Please reproduce the records below exactly, beginning with their first line and stopping after the line that contains "Congresso e ha".

Dataset entries
***

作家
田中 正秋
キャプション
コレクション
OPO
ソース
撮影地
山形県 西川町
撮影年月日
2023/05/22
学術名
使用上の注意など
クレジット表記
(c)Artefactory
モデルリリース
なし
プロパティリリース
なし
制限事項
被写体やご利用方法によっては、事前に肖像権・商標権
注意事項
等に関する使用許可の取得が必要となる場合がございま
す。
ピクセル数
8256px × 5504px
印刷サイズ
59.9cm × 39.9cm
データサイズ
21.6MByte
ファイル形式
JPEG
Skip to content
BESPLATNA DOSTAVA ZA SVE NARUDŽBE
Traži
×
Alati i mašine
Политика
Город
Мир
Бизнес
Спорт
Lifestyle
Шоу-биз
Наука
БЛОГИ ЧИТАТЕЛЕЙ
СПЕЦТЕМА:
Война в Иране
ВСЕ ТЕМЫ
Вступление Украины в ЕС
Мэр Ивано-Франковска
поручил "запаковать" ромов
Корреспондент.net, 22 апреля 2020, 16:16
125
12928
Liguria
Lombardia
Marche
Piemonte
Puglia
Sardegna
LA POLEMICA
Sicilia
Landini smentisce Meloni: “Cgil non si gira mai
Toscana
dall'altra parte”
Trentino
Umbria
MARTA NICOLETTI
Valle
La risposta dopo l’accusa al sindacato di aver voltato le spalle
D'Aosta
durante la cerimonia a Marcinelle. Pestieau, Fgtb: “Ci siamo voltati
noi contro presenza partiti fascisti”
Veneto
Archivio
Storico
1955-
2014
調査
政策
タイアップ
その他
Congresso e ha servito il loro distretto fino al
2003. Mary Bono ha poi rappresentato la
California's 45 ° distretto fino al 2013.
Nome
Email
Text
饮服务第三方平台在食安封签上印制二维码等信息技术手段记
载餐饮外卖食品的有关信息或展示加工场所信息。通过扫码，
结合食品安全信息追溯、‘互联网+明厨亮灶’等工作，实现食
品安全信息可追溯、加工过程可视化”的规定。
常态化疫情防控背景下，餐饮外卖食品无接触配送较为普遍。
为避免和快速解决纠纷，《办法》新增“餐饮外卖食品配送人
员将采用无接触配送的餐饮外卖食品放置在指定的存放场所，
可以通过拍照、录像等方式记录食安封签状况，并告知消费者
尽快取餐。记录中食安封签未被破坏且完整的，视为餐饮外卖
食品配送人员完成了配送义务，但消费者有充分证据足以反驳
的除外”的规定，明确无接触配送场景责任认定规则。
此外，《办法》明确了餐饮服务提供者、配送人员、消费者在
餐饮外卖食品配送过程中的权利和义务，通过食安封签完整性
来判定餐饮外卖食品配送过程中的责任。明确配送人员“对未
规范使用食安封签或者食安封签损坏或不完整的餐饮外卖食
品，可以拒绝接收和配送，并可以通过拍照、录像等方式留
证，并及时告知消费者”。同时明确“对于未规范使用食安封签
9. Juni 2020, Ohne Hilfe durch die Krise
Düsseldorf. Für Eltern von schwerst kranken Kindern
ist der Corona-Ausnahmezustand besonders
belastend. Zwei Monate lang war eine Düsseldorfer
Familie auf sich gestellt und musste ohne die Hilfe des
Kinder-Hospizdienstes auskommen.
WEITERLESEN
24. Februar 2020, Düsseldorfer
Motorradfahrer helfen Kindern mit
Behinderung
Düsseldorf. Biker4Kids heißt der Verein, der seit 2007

***

### Output of the exercise
作家
田中 正秋
キャプション
コレクション
OPO
ソース
撮影地
山形県 西川町
撮影年月日
2023/05/22
学術名
使用上の注意など
クレジット表記
(c)Artefactory
モデルリリース
なし
プロパティリリース
なし
制限事項
被写体やご利用方法によっては、事前に肖像権・商標権
注意事項
等に関する使用許可の取得が必要となる場合がございま
す。
ピクセル数
8256px × 5504px
印刷サイズ
59.9cm × 39.9cm
データサイズ
21.6MByte
ファイル形式
JPEG
Skip to content
BESPLATNA DOSTAVA ZA SVE NARUDŽBE
Traži
×
Alati i mašine
Политика
Город
Мир
Бизнес
Спорт
Lifestyle
Шоу-биз
Наука
БЛОГИ ЧИТАТЕЛЕЙ
СПЕЦТЕМА:
Война в Иране
ВСЕ ТЕМЫ
Вступление Украины в ЕС
Мэр Ивано-Франковска
поручил "запаковать" ромов
Корреспондент.net, 22 апреля 2020, 16:16
125
12928
Liguria
Lombardia
Marche
Piemonte
Puglia
Sardegna
LA POLEMICA
Sicilia
Landini smentisce Meloni: “Cgil non si gira mai
Toscana
dall'altra parte”
Trentino
Umbria
MARTA NICOLETTI
Valle
La risposta dopo l’accusa al sindacato di aver voltato le spalle
D'Aosta
durante la cerimonia a Marcinelle. Pestieau, Fgtb: “Ci siamo voltati
noi contro presenza partiti fascisti”
Veneto
Archivio
Storico
1955-
2014
調査
政策
タイアップ
その他
Congresso e ha servito il loro distretto fino al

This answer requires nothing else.